While bar charts, line graphs and simple numbers are hardly capable of providing the defining answer to many economic, social and political questions, they are certainly a good way of obtaining a general overview of any particular subject.
Each month the Business Supplement will look into a brace of statistical information and provide readers with what we consider to be the central elements of these figures.
Thailand has more women than men
The number of females as a share of the total Thai population stands at 51.3 per cent as of the latest census statistics at the end of 2019.
It was not always the case that there were more females than males in the Kingdom. In 1970 the female population made up only 49.9 per cent of the total, but it has been steadily rising and by 2008 stood at 50.9 per cent.
Since then the imbalance has further increased at a remarkably steady rate of 0.07 per cent each and every year.

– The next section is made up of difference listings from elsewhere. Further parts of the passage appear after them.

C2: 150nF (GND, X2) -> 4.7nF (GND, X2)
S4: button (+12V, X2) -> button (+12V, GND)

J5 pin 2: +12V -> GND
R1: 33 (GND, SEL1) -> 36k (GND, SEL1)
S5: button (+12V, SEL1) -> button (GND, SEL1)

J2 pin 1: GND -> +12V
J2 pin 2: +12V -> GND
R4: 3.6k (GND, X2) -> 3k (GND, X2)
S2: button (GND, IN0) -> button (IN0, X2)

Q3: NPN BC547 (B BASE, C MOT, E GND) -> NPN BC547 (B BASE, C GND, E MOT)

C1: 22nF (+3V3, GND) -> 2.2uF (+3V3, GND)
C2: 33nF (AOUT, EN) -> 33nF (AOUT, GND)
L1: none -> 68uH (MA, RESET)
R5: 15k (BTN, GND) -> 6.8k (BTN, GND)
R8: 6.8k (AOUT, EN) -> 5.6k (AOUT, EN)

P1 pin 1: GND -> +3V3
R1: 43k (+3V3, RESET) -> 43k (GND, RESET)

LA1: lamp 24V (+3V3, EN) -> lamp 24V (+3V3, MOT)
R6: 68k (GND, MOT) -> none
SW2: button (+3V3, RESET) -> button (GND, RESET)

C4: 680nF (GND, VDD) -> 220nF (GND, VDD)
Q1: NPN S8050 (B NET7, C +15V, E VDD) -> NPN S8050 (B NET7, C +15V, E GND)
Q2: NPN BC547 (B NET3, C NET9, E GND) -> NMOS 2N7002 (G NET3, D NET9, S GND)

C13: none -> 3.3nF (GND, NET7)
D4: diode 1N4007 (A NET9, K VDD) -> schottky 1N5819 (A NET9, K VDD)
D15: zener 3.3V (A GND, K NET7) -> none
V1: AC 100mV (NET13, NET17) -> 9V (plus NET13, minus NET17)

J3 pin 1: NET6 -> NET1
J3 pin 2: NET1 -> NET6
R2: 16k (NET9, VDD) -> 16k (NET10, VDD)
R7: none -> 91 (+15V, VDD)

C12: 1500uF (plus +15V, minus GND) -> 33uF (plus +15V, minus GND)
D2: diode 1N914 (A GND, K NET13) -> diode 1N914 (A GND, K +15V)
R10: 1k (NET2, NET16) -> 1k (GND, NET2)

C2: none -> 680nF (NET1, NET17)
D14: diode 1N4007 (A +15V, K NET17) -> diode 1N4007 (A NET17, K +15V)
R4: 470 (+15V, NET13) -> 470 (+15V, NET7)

By 2012 the ratio was 51.1 per cent and by 2015 it was 51.2 per cent.
Today’s ratio of 51.3 per cent may not seem like much of a deviation from the 50 per cent perfect balance of equality, but a little mathematics can put the number into light. It means that for every 100 men there are 102.7 women, or for every 100 women there are only 97.5 men.
Thailand is not the only country to have more women than men, and indeed there are much starker examples.
In Russia, for every 100 women there are only 86.8 men. In Eastern European countries such as Estonia and Lithuania the numbers are similar at 88 and 85.3 respectively.
Conversely in China there are 106.3 men for every 100 women due in part to the practice of sex selective birth preferences.
At the extreme end of the scale the UAE in the Middle East has 274 men for every 100 women meaning there are nearly three times as many men as women.
Other Middle Eastern nations also have high imbalances, with Saudi Arabia, Oman and Qatar sporting 130.1, 197 and 265.5 men for every 100 women.
The average for the world is 101.8 men for every 100 women.
Thailand almost doubled its international reserves
Thailand almost doubled its international reserves in the 10 years from 2008 to 2018. At 2018 the number stood at 205.6 billion U.S. dollars.
As per the definition provided by the IMF, international reserves are a combination of a country’s foreign exchange on hand, its monetary gold reserves, its reserve position in the IMF, and the value of its US Dollar Special Drawing Rights by its monetary authorities.
In 2008 Thailand had just over US$111 billion in international reserves, but in the two years following the worldwide great financial recession of that year, reserves in Thailand actually increased by 24 per cent per year to stand at US$172 billion by 2010.
Yet for the next 6 years international reserve growth slowed and even slipped into negative territory in some years. From 2010 to 2016, international reserves grew by just 0.15 per cent on average. The following year saw a jump of 17.91 per cent with reserves topping US$202.5 billion.